The Japanese government will deploy upgraded surface-to-air missiles to the Ryuku Islands to boost Japanese air defense capabilities near disputed islands in the East China Sea, reports the Yomiuri Shimbun.
Japan’s new missiles will be enhanced, vehicle-mounted versions of the current Type-03 medium-range, surface-to-air missiles. These missiles can simultaneously intercept multiple enemy fighters, as well as effectively knock out incoming high-speed cruise missiles.
High-speed cruise missiles are difficult to detect and defend against. The new missiles were recently tested in the US, and they were able to successfully eliminate all missile threats, reports the Yomiuri Shimbun.
The Yomiuri Shimbun explained that the Japanese government hopes to improve deterrence near the contested Senkaku/Diaoyu Islands, territories claimed by China but administered by Japan. China has been regularly sending military aircraft into the area over the past few months to challenge Japan’s claims of indisputable sovereignty over the islands.
“As the cruising range of Chinese military aircraft has gotten longer, they are coming ever closer to our territories,” a Japanese Ministry of Defense official told the Nikkei Asian Review.
Between April and June, Japan scrambled fighters and alerted its missile defense teams in response to Chinese provocations 199 times.

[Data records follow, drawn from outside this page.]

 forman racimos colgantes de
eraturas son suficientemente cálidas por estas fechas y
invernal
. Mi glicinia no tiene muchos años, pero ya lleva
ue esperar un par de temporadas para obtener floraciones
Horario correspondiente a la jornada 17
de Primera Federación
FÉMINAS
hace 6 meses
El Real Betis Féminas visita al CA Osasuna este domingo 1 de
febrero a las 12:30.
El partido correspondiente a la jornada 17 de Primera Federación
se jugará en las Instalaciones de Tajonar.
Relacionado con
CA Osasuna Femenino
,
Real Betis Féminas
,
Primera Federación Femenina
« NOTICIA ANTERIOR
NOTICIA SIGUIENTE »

Japan will spend around $170 million of its desired $52 billion fiscal year 2017 national defense budget on the upgraded Type-03 missiles. The missiles, including their launchers, radar systems, and other relevant equipment, will be purchased and deployed over a period of several years.

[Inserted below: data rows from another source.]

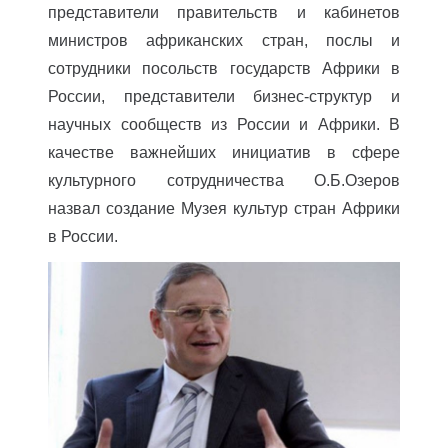
представители правительств и кабинетов
министров африканских стран, послы и
сотрудники посольств государств Африки в
России, представители бизнес-структур и
научных сообществ из России и Африки. В
качестве важнейших инициатив в сфере
культурного сотрудничества О.Б.Озеров
назвал создание Музея культур стран Африки
в России.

These weapons will be deployed to Miyako Island in Okinawa and Amami Oshima in Kagoshima, the same locations Japan intends to place upgraded surface-to-ship missiles to prevent China from entering Japanese waters by sea.

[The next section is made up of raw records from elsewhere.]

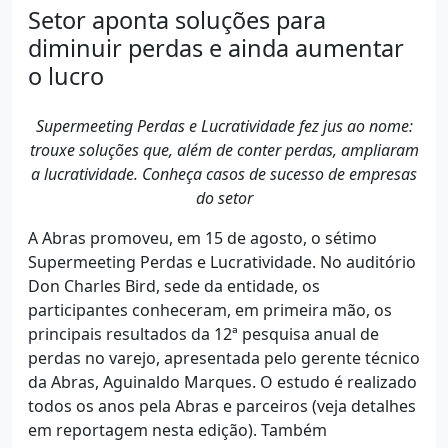
Setor aponta soluções para
diminuir perdas e ainda aumentar
o lucro
Supermeeting Perdas e Lucratividade fez jus ao nome:
trouxe soluções que, além de conter perdas, ampliaram
a lucratividade. Conheça casos de sucesso de empresas
do setor
A Abras promoveu, em 15 de agosto, o sétimo
Supermeeting Perdas e Lucratividade. No auditório
Don Charles Bird, sede da entidade, os
participantes conheceram, em primeira mão, os
principais resultados da 12ª pesquisa anual de
perdas no varejo, apresentada pelo gerente técnico
da Abras, Aguinaldo Marques. O estudo é realizado
todos os anos pela Abras e parceiros (veja detalhes
em reportagem nesta edição). Também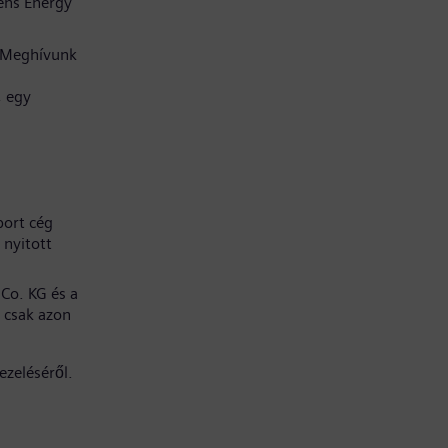
ens Energy
. Meghívunk
, egy
port cég
 nyitott
Co. KG és a
 csak azon
ezeléséről.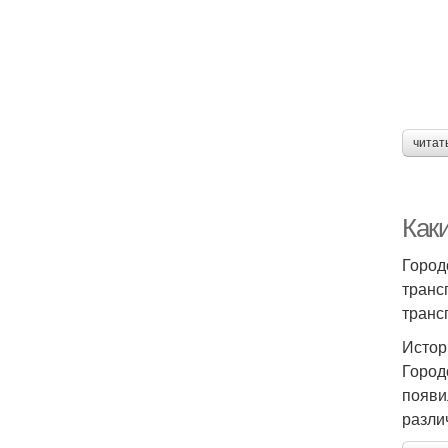
читат
Как
Город
транс
транс
Истор
Город
появи
разли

The Nikkei Asian Review reports that Japan is also considering upgrading the Air Self Defense Force’s (ASDF) 200 F-15s by outfitting them with more missiles. Japan’s F-15 fighters can carry up to 8 missiles, but that number will be raised to 16. In January, Japan moved a large squadron of F-15s to a base in Naha, Okinawa. 40 fighters are on standby at this location to counter any potential Chinese military assault on Japanese territorial holdings.
Japan’s surface-to-air and surface-to-ship missile deployments should be complete by 2021. While the missile shield will not prevent normal regional operations, it will prevent China from seizing control of the Senkaku/Diaoyu Islands militarily.